If parenting is the hardest job in the world, why are we backing away from those in the trenches? How many of us volunteer to watch someone else's kids to give them a break? How many of us come along side of a new mother and guide her through the wonderful and painful adjustment period of becoming a mother? What about a new dad, does anyone even remember him? Where is all the wisdom of the years that our older generation has gleaned from years of experience and why are they keeping it to themselves?
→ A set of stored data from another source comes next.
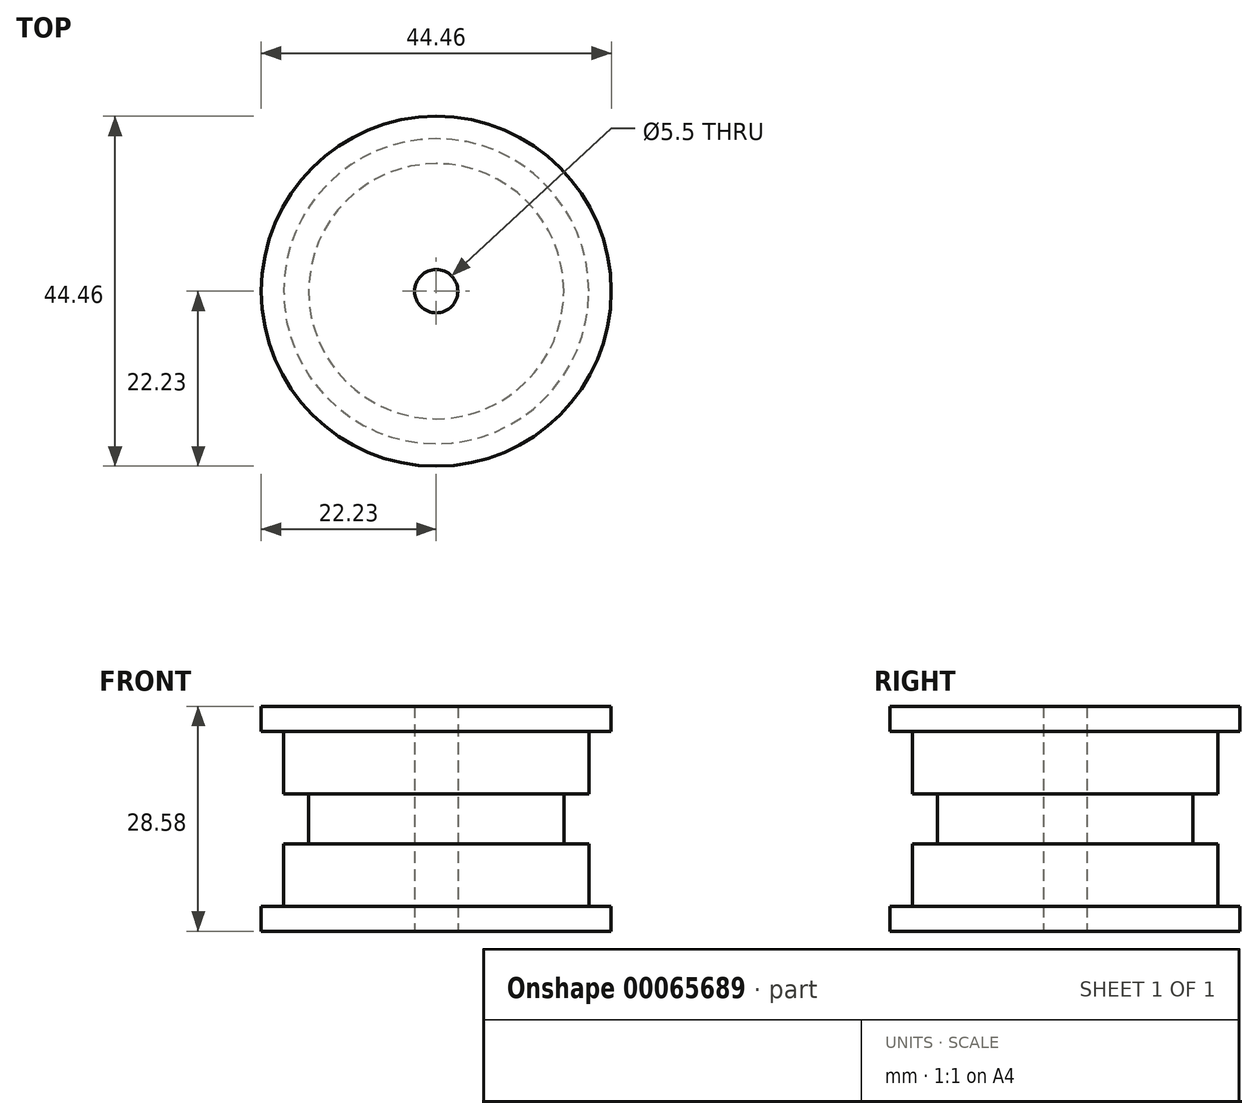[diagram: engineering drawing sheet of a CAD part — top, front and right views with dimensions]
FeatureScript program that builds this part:
annotation { "Feature Type Name" : "Feature", "Feature Type Description" : "" }
export const myFeature = defineFeature(function(context is Context, id is Id, definition is map)
    precondition{}
    {
        {
            var Q0;
            Q0=qCreatedBy(makeId("Right.planeOp"),FACE);
            var sketch = newSketch(context, id + "F0", { "sketchPlane" : qUnion([Q0])});
            skLineSegment(sketch, "E0", {"start": v(0, 0) * mm, "end": v(-22.23, 0) * mm});
            skLineSegment(sketch, "E1", {"start": v(-22.23, 0) * mm, "end": v(-22.23, -3.18) * mm});
            skLineSegment(sketch, "E2", {"start": v(-22.23, -3.17) * mm, "end": v(-19.38, -3.17) * mm});
            skLineSegment(sketch, "E3", {"start": v(-19.38, -25.4) * mm, "end": v(-22.22, -25.4) * mm});
            skLineSegment(sketch, "E4", {"start": v(-22.23, -25.4) * mm, "end": v(-22.23, -28.58) * mm});
            skLineSegment(sketch, "E5", {"start": v(-22.22, -28.58) * mm, "end": v(0, -28.58) * mm});
            skLineSegment(sketch, "E6", {"start": v(0, -28.58) * mm, "end": v(0, 0) * mm});
            skLineSegment(sketch, "E7", {"start": v(-19.38, -3.17) * mm, "end": v(-19.38, -11.11) * mm});
            skLineSegment(sketch, "E8", {"start": v(-19.38, -11.11) * mm, "end": v(-16.2, -11.11) * mm});
            skLineSegment(sketch, "E9", {"start": v(-16.2, -11.11) * mm, "end": v(-16.2, -17.46) * mm});
            skLineSegment(sketch, "E10", {"start": v(-16.2, -17.46) * mm, "end": v(-19.38, -17.46) * mm});
            skLineSegment(sketch, "E11", {"start": v(-19.38, -17.46) * mm, "end": v(-19.38, -25.4) * mm});
            skSolve(sketch);
        }
        {
            var Q0;
            Q0=makeQuery(id+"F0.imprint","IMPRINT",FACE,{"disambiguationData":[TD([[makeQuery(id+"F0.imprint","IMPRINT",EDGE,{"derivedFrom":sQuery(id+"F0.wireOp",EDGE,"E0")}),1.0]])]});
            var Q1;
            Q1=sQuery(id+"F0.wireOp",EDGE,"E6");
            revolve(context, id + "F1", {"entities" : qUnion([Q0]), "axis" : qUnion([Q1]), "revolveType" : RevolveType.FULL});
        }
        {
            var Q0;
            Q0=makeQuery(id+"F1.opRevolve","SWEPT_FACE",FACE,{"disambiguationData":[OSD([sQuery(id+"F0.wireOp",EDGE,"E5")])]});
            var sketch = newSketch(context, id + "F2", { "sketchPlane" : qUnion([Q0])});
            skCircle(sketch, "E12", {"center": v(0, 0) * mm, "radius": 2.75 * mm});
            skSolve(sketch);
        }
        {
            var Q0;
            Q0=sQuery(id+"F2.wireOp",VERTEX,"E12.center");
            var Q1;
            Q1=makeQuery(id+"F1.opRevolve","SWEPT_BODY",BODY,{"disambiguationData":[OSD([sQuery(id+"F0.wireOp",EDGE,"E0"),sQuery(id+"F0.wireOp",EDGE,"E1"),sQuery(id+"F0.wireOp",EDGE,"E2"),sQuery(id+"F0.wireOp",EDGE,"E3"),sQuery(id+"F0.wireOp",EDGE,"E4"),sQuery(id+"F0.wireOp",EDGE,"E5"),sQuery(id+"F0.wireOp",EDGE,"E6"),sQuery(id+"F0.wireOp",EDGE,"E7"),sQuery(id+"F0.wireOp",EDGE,"E8"),sQuery(id+"F0.wireOp",EDGE,"E9"),sQuery(id+"F0.wireOp",EDGE,"E10"),sQuery(id+"F0.wireOp",EDGE,"E11")])]});
            hole(context, id + "F3", {"style" : HoleStyle.SIMPLE, "holeDiameter" : 5.5 * mm, "endStyle" : HoleEndStyle.THROUGH, "locations" : qUnion([Q0]), "scope" : qUnion([Q1])});
        }
    });
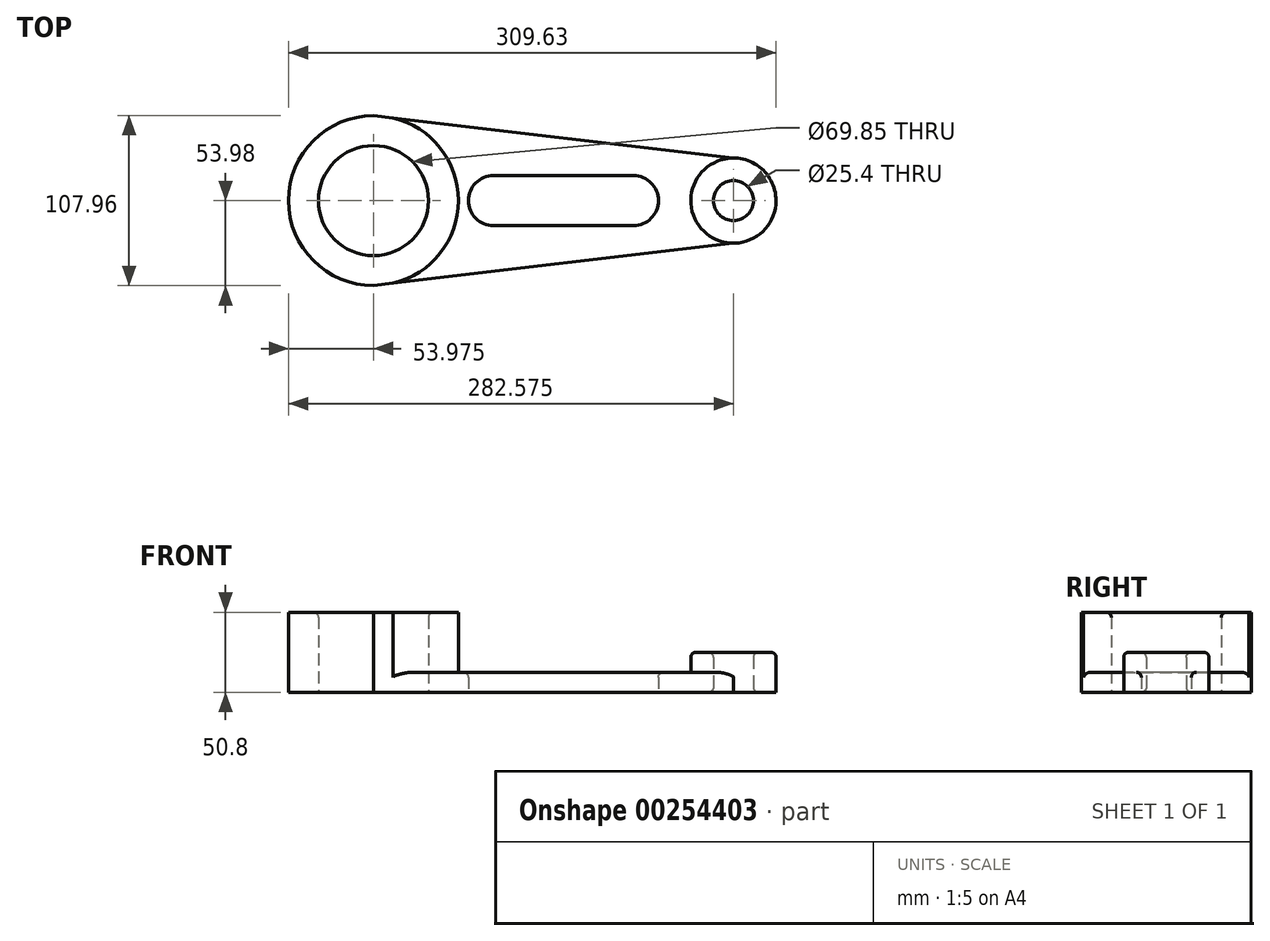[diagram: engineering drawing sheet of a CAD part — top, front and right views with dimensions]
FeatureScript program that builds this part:
annotation { "Feature Type Name" : "Feature", "Feature Type Description" : "" }
export const myFeature = defineFeature(function(context is Context, id is Id, definition is map)
    precondition{}
    {
        {
            var Q0;
            Q0=qCreatedBy(makeId("Top.planeOp"),FACE);
            var sketch = newSketch(context, id + "F0", { "sketchPlane" : qUnion([Q0])});
            skCircle(sketch, "E0", {"center": v(-144.45, 0) * mm, "radius": 34.93 * mm});
            skCircle(sketch, "E1", {"center": v(-144.45, 0) * mm, "radius": 53.98 * mm});
            skArc(sketch, "E2", {"start": v(-68.25, 15.88) * mm, "mid": v(-84.12, 0) * mm, "end": v(-68.25, -15.88) * mm});
            skArc(sketch, "E3", {"start": v(20.65, -15.88) * mm, "mid": v(36.53, 0) * mm, "end": v(20.65, 15.88) * mm});
            skCircle(sketch, "E4", {"center": v(84.15, 0) * mm, "radius": 12.7 * mm});
            skCircle(sketch, "E5", {"center": v(84.15, 0) * mm, "radius": 27.05 * mm});
            skLineSegment(sketch, "E6", {"start": v(-68.25, 15.87) * mm, "end": v(20.65, 15.87) * mm});
            skLineSegment(sketch, "E7", {"start": v(-68.25, -15.87) * mm, "end": v(20.65, -15.87) * mm});
            skLineSegment(sketch, "E8", {"start": v(84.15, 0) * mm, "end": v(84.15, 27.05) * mm});
            skLineSegment(sketch, "E9", {"start": v(84.15, 27.05) * mm, "end": v(84.15, -27.05) * mm});
            skLineSegment(sketch, "E10", {"start": v(-144.45, 53.98) * mm, "end": v(84.15, 27.05) * mm});
            skLineSegment(sketch, "E11", {"start": v(-144.45, -53.98) * mm, "end": v(84.15, -27.05) * mm});
            skSolve(sketch);
        }
        {
            var Q0;
            Q0=makeQuery(id+"F0.imprint","IMPRINT",FACE,{"disambiguationData":[TD([[makeQuery(id+"F0.imprint","IMPRINT",EDGE,{"derivedFrom":sQuery(id+"F0.wireOp",EDGE,"E0")}),-1.0]])]});
            extrude(context, id + "F1", {"entities" : qUnion([Q0]), "depth" : 50.8 * mm});
        }
        {
            var Q0;
            Q0=makeQuery(id+"F0.imprint","IMPRINT",FACE,{"disambiguationData":[TD([[makeQuery(id+"F0.imprint","IMPRINT",EDGE,{"derivedFrom":sQuery(id+"F0.wireOp",EDGE,"E2")}),-1.0]])]});
            extrude(context, id + "F2", {"entities" : qUnion([Q0]), "operationType" : NewBodyOperationType.ADD, "depth" : 12.7 * mm});
        }
        {
            var Q0;
            {var subQ0=sQuery(id+"F0.wireOp",EDGE,"E9");var subQ1=sQuery(id+"F0.wireOp",EDGE,"E4");var subQ2=makeQuery(id+"F0.imprint","INTERSECT",VERTEX,{"disambiguationData":[OD(0.0)],"derivedFrom":[subQ1,subQ0]});Q0=makeQuery(id+"F0.imprint","IMPRINT",FACE,{"disambiguationData":[TD([[makeQuery(id+"F0.imprint","IMPRINT",EDGE,{"disambiguationData":[TD([[subQ2,1.0]])],"derivedFrom":subQ1}),-1.0]])]});}
            var Q1;
            {var subQ0=sQuery(id+"F0.wireOp",EDGE,"E9");var subQ1=sQuery(id+"F0.wireOp",EDGE,"E4");var subQ2=makeQuery(id+"F0.imprint","INTERSECT",VERTEX,{"disambiguationData":[OD(0.0)],"derivedFrom":[subQ1,subQ0]});Q1=makeQuery(id+"F0.imprint","IMPRINT",FACE,{"disambiguationData":[TD([[makeQuery(id+"F0.imprint","IMPRINT",EDGE,{"disambiguationData":[TD([[subQ2,-1.0]])],"derivedFrom":subQ1}),-1.0]])]});}
            extrude(context, id + "F3", {"entities" : qUnion([Q0, Q1]), "operationType" : NewBodyOperationType.ADD, "depth" : 25.4 * mm});
        }
        {
            var Q0;
            {var subQ0=sQuery(id+"F0.wireOp",EDGE,"E1");Q0=makeQuery(id+"F1.opExtrude","CAP_EDGE",EDGE,{"disambiguationData":[OSD([subQ0]),TDD([makeQuery(id+"F0.imprint","IMPRINT",EDGE,{"disambiguationData":[TD([[makeQuery(id+"F0.imprint","INTERSECT",VERTEX,{"disambiguationData":[OD(0.0)],"derivedFrom":[subQ0,sQuery(id+"F0.wireOp",EDGE,"E10")]}),-1.0]])],"derivedFrom":subQ0})])],"isStart":false});}
            var Q1;
            {var subQ0=sQuery(id+"F0.wireOp",EDGE,"E1");Q1=makeQuery(id+"F1.opExtrude","CAP_EDGE",EDGE,{"disambiguationData":[OSD([subQ0]),TDD([makeQuery(id+"F0.imprint","IMPRINT",EDGE,{"disambiguationData":[TD([[makeQuery(id+"F0.imprint","INTERSECT",VERTEX,{"disambiguationData":[OD(1.0)],"derivedFrom":[subQ0,sQuery(id+"F0.wireOp",EDGE,"E10")]}),1.0]])],"derivedFrom":subQ0})])],"isStart":false});}
            var Q2;
            Q2=makeQuery(id+"F2.opExtrude","CAP_EDGE",EDGE,{"disambiguationData":[OSD([sQuery(id+"F0.wireOp",EDGE,"E11")])],"isStart":false});
            var Q3;
            Q3=makeQuery(id+"F2.opExtrude","CAP_EDGE",EDGE,{"disambiguationData":[OSD([sQuery(id+"F0.wireOp",EDGE,"E10")])],"isStart":false});
            var Q4;
            Q4=makeQuery(id+"F3.opExtrude","CAP_EDGE",EDGE,{"disambiguationData":[OSD([sQuery(id+"F0.wireOp",EDGE,"E5")])],"isStart":false});
            fillet(context, id + "F4", {"entities" : qUnion([Q0, Q1, Q2, Q3, Q4]), "radius" : 3.17 * mm, "tangentPropagation" : true, "allowEdgeOverflow" : false});
        }
        {
            var Q0;
            Q0=makeQuery(id+"F1.opExtrude","CAP_EDGE",EDGE,{"disambiguationData":[OSD([sQuery(id+"F0.wireOp",EDGE,"E0")])],"isStart":false});
            var Q1;
            Q1=makeQuery(id+"F2.opExtrude","CAP_EDGE",EDGE,{"disambiguationData":[OSD([sQuery(id+"F0.wireOp",EDGE,"E7")])],"isStart":false});
            var Q2;
            Q2=makeQuery(id+"F3.opExtrude","SWEPT_FACE",FACE,{"disambiguationData":[OSD([sQuery(id+"F0.wireOp",EDGE,"E4")])]});
            fillet(context, id + "F5", {"entities" : qUnion([Q0, Q1, Q2]), "radius" : 3.17 * mm, "tangentPropagation" : true, "allowEdgeOverflow" : false});
        }
    });
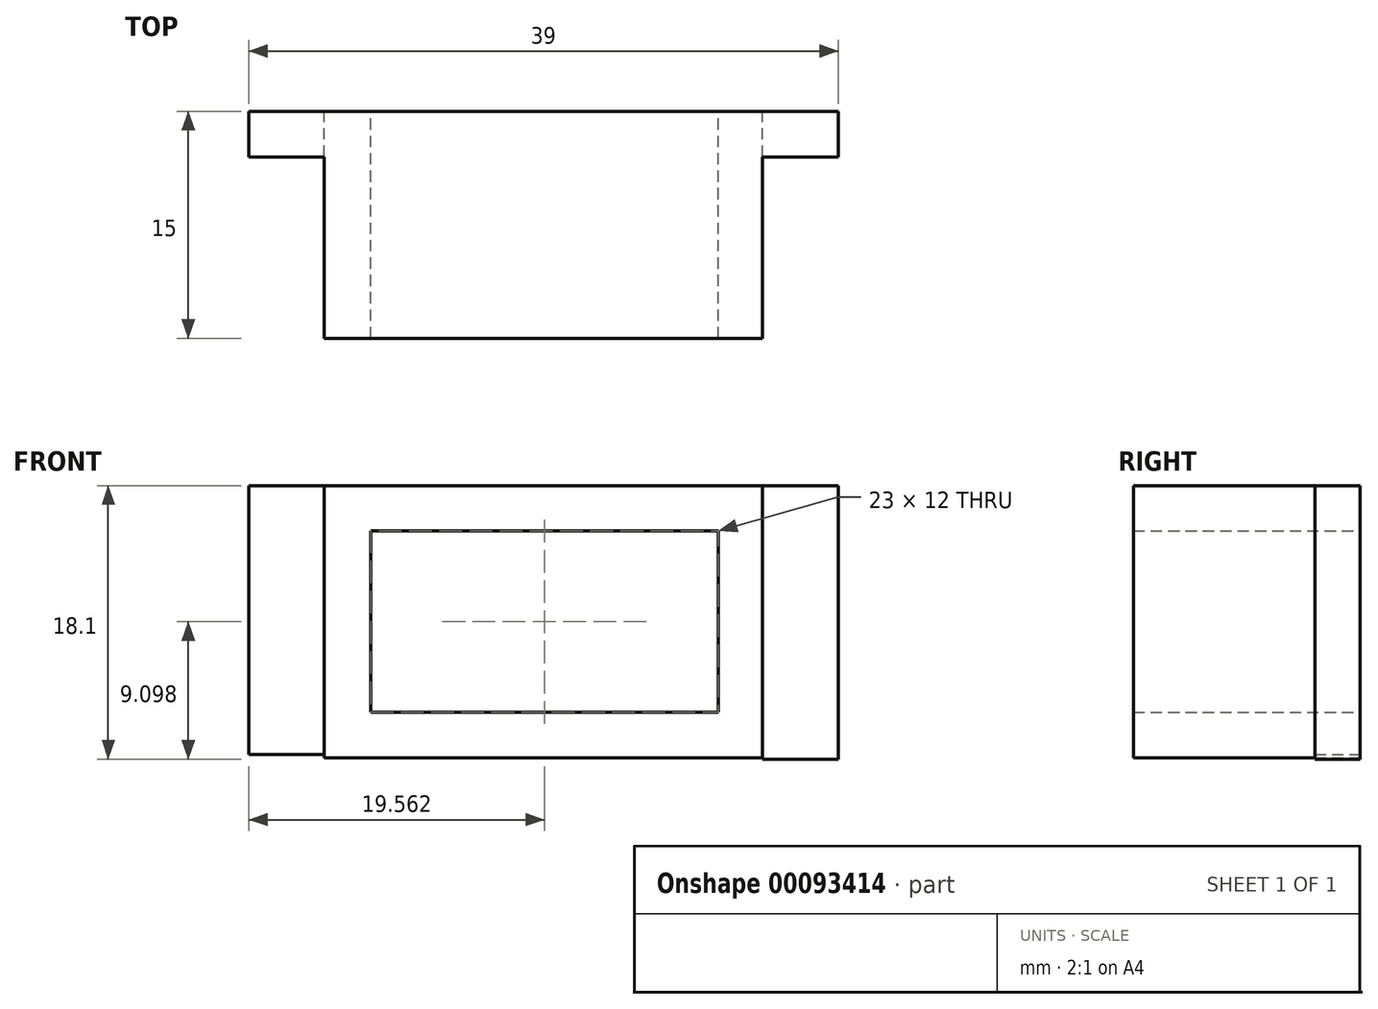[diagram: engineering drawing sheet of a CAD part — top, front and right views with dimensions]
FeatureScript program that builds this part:
annotation { "Feature Type Name" : "Feature", "Feature Type Description" : "" }
export const myFeature = defineFeature(function(context is Context, id is Id, definition is map)
    precondition{}
    {
        {
            var Q0;
            Q0=qCreatedBy(makeId("Front.planeOp"),FACE);
            var sketch = newSketch(context, id + "F0", { "sketchPlane" : qUnion([Q0])});
            skLineSegment(sketch, "E0.bottom", {"start": v(9.87, 31.68) * mm, "end": v(-13.13, 31.68) * mm});
            skLineSegment(sketch, "E0.top", {"start": v(9.87, 43.68) * mm, "end": v(-13.13, 43.68) * mm});
            skLineSegment(sketch, "E0.left", {"start": v(9.87, 31.68) * mm, "end": v(9.87, 43.68) * mm});
            skLineSegment(sketch, "E0.right", {"start": v(-13.13, 31.68) * mm, "end": v(-13.13, 43.68) * mm});
            skPoint(sketch, "E0.middle", {"position": v(-1.63, 37.68) * mm});
            skLineSegment(sketch, "E1.bottom", {"start": v(-16.2, 46.68) * mm, "end": v(12.8, 46.68) * mm});
            skLineSegment(sketch, "E1.top", {"start": v(-16.2, 28.68) * mm, "end": v(12.8, 28.68) * mm});
            skLineSegment(sketch, "E1.left", {"start": v(-16.2, 46.68) * mm, "end": v(-16.2, 28.68) * mm});
            skLineSegment(sketch, "E1.right", {"start": v(12.8, 46.68) * mm, "end": v(12.8, 28.68) * mm});
            skLineSegment(sketch, "E2.bottom", {"start": v(12.8, 46.68) * mm, "end": v(17.8, 46.68) * mm});
            skLineSegment(sketch, "E2.top", {"start": v(12.8, 28.58) * mm, "end": v(17.8, 28.58) * mm});
            skLineSegment(sketch, "E2.left", {"start": v(12.8, 46.68) * mm, "end": v(12.8, 28.58) * mm});
            skLineSegment(sketch, "E2.right", {"start": v(17.8, 46.68) * mm, "end": v(17.8, 28.58) * mm});
            skLineSegment(sketch, "E3.bottom", {"start": v(-16.2, 46.68) * mm, "end": v(-21.2, 46.68) * mm});
            skLineSegment(sketch, "E3.top", {"start": v(-16.2, 28.9) * mm, "end": v(-21.2, 28.9) * mm});
            skLineSegment(sketch, "E3.left", {"start": v(-16.2, 46.68) * mm, "end": v(-16.2, 28.9) * mm});
            skLineSegment(sketch, "E3.right", {"start": v(-21.2, 46.68) * mm, "end": v(-21.2, 28.9) * mm});
            skSolve(sketch);
        }
        {
            var Q0;
            Q0=makeQuery(id+"F0.imprint","IMPRINT",FACE,{"disambiguationData":[TD([[makeQuery(id+"F0.imprint","IMPRINT",EDGE,{"derivedFrom":sQuery(id+"F0.wireOp",EDGE,"E0.bottom")}),1.0]])]});
            extrude(context, id + "F1", {"entities" : qUnion([Q0]), "depth" : 15 * mm});
        }
        {
            var Q0;
            Q0=makeQuery(id+"F0.imprint","IMPRINT",FACE,{"disambiguationData":[TD([[makeQuery(id+"F0.imprint","IMPRINT",EDGE,{"derivedFrom":sQuery(id+"F0.wireOp",EDGE,"E3.bottom")}),1.0]])]});
            var Q1;
            {var subQ3=sQuery(id+"F0.wireOp",EDGE,"E2.bottom");Q1=makeQuery(id+"F0.imprint","IMPRINT",FACE,{"disambiguationData":[TD([[makeQuery(id+"F0.imprint","IMPRINT",EDGE,{"derivedFrom":subQ3}),-1.0]])]});}
            extrude(context, id + "F2", {"entities" : qUnion([Q0, Q1]), "operationType" : NewBodyOperationType.ADD, "depth" : 3 * mm});
        }
    });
Could it be that this generation of people think they already know it all? We have all the books, have seen all the DVD's, and listened to the experts with the letters behind their names; so, Grandma and Grandpa, thank you but no. We have been fed lies for so long about parenting and family life that we can no longer even see the side of Truth. If you have just started on this journey of parenting or marriage, how can you have all the answers already? That is just dumb.

Am I the only one who thinks this way? I miss having older wisdom around me. I want my children to grow up hearing the stories of days gone by and knowing that you get wisdom by life experience and that no matter how much you think you know, you still need the Lord. I want young families to be supported by the older generation. I want the Church to support the WHOLE family and not just cater to the kids. Am I asking too much? I usually do!